On this day in 1152 Henry II of England married Eleanor of Aquitaine.
Henry’s relationship with his wife Eleanor was complex: Henry trusted Eleanor to manage England for several years after 1154, and was later content for her to govern Aquitaine; indeed, Eleanor was believed to have influence over Henry during much of their marriage.
Ultimately, however, their relationship disintegrated and chroniclers and historians have speculated on what ultimately caused Eleanor to abandon Henry to support her older sons in the Great Revolt of 1173–74.
Probable explanations include Henry’s persistent interference in Aquitaine, his recognition of Raymond of Toulouse in 1173, or his harsh temper. Henry had several long-term mistresses, including Annabel de Balliol and Rosamund Clifford.
Henry had eight legitimate children by Eleanor, five sons—William, the Young Henry, Richard, Geoffrey and John, and three daughters, Matilda, Eleanor and Joan.
Henry also had several illegitimate children; amongst the most prominent of these were Geoffrey (later Archbishop of York) and William (later Earl of Salisbury).
Henry was expected to provide for the future of his legitimate children, either through granting lands to his sons or marrying his daughters well.

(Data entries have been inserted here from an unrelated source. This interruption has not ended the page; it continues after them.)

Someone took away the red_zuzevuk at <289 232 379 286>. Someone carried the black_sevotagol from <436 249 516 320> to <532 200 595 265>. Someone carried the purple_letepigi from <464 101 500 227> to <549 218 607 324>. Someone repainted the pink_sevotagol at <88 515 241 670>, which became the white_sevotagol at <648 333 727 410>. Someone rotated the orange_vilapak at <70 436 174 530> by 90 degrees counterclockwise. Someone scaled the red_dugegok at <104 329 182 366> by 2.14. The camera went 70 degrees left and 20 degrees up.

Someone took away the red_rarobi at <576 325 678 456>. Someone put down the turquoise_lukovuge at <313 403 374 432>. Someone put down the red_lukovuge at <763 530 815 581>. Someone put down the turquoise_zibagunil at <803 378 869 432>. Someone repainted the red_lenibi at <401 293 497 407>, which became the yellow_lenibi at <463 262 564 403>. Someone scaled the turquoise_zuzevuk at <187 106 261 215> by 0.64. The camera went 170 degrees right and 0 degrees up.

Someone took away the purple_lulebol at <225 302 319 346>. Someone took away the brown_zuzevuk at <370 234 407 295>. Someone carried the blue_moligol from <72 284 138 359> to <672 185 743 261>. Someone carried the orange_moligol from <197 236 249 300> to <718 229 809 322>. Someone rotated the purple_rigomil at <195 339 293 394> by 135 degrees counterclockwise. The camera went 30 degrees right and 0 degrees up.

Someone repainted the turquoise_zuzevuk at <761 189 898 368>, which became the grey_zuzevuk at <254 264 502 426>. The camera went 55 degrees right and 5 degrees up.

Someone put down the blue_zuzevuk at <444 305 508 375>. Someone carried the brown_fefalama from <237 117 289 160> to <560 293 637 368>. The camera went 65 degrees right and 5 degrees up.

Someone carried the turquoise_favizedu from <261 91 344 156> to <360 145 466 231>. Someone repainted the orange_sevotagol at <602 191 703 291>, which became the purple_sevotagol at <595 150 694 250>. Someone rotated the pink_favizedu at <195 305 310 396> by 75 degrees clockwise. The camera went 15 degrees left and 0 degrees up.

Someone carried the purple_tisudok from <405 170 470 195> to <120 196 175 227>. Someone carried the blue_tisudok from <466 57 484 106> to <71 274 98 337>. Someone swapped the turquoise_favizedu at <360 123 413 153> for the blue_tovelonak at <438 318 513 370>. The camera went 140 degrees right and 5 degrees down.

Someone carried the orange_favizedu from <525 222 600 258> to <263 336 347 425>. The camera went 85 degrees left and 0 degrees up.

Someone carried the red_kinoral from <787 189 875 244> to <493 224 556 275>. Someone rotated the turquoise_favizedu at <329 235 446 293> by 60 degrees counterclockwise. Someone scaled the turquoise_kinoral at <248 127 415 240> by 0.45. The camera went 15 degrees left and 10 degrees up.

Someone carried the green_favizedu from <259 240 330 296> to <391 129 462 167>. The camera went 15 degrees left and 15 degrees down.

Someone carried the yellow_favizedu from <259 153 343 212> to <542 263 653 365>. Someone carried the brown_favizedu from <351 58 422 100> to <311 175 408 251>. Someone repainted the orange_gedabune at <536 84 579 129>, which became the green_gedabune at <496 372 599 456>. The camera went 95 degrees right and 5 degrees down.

Henry’s family was divided by rivalries and violent hostilities, more so than many other royal families of the day, in particular the relatively cohesive French Capetians.
Various suggestions have been put forward to explain Henry’s family’s bitter disputes, from their inherited family genetics to the failure of Henry and Eleanor’s parenting. Other theories focus on the personalities of Henry and his children.